TASK DETAILS: Select, from the data, each line where "contato" occurs.

:: SUPPLIED INFORMATION

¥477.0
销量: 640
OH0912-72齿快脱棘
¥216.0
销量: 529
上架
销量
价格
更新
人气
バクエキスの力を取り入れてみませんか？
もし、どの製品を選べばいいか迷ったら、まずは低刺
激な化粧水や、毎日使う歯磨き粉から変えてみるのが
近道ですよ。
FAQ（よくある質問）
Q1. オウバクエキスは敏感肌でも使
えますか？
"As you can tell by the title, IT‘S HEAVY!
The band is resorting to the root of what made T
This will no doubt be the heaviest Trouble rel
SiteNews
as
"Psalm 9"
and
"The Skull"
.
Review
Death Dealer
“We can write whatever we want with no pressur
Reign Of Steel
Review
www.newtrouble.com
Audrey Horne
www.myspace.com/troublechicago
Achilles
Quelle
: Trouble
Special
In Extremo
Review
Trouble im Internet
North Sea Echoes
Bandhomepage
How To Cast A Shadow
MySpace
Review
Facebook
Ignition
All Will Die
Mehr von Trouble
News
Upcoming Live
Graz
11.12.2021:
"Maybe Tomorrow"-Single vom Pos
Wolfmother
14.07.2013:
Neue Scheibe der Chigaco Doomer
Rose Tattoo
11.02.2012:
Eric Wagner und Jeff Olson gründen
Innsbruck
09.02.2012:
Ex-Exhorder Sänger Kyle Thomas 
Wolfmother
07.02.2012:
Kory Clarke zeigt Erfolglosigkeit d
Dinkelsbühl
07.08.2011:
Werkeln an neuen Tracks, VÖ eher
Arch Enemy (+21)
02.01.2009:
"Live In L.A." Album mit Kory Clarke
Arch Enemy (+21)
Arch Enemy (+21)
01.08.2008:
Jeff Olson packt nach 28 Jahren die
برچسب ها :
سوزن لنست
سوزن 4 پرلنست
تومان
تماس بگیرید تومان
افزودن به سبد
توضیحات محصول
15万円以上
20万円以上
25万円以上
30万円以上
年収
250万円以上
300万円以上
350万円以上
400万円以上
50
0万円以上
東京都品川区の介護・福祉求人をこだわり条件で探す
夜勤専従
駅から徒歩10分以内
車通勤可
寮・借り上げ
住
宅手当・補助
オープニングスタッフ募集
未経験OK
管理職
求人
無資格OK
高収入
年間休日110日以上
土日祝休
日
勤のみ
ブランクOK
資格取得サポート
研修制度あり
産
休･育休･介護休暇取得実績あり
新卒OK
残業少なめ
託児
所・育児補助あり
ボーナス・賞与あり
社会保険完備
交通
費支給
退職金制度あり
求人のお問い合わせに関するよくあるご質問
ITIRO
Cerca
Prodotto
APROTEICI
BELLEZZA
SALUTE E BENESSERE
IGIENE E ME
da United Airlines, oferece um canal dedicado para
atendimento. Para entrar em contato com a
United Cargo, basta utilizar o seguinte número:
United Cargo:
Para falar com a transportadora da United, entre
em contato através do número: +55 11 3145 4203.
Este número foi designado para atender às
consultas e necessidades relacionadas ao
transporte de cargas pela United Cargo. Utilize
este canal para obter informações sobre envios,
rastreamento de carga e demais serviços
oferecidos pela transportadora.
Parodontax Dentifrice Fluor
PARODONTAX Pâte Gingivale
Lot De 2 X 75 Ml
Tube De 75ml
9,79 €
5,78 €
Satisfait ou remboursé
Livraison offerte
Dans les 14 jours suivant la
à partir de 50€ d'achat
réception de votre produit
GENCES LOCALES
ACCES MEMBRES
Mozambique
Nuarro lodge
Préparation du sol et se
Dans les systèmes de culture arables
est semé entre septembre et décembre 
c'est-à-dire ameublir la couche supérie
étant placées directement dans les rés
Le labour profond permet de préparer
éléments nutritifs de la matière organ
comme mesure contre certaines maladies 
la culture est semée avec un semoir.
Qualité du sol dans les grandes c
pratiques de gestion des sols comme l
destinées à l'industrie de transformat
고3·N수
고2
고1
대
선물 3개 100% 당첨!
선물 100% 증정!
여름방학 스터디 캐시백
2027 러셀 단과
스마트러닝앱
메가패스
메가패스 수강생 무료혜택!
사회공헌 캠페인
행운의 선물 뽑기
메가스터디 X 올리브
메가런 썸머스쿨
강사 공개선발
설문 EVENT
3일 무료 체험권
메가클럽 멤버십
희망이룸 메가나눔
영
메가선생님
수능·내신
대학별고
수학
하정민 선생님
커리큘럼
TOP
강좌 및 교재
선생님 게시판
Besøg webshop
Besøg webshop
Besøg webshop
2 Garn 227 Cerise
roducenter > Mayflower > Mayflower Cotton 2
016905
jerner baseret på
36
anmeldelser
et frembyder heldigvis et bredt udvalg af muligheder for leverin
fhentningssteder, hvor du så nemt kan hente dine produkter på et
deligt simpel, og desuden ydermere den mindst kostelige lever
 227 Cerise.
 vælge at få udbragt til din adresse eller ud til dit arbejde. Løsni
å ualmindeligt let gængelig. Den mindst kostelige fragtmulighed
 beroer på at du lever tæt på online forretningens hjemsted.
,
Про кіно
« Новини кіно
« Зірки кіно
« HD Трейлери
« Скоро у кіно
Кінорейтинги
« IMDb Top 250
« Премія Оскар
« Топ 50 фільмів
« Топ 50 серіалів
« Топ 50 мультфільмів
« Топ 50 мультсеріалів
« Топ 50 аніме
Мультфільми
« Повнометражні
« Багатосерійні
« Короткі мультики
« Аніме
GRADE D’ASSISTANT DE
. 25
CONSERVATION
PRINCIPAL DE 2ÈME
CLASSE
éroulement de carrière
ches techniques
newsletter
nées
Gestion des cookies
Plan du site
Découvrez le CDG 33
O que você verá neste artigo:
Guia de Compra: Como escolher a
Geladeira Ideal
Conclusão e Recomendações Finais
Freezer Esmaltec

::::

OUTPUT:
atendimento. Para entrar em contato com a
em contato através do número: +55 11 3145 4203.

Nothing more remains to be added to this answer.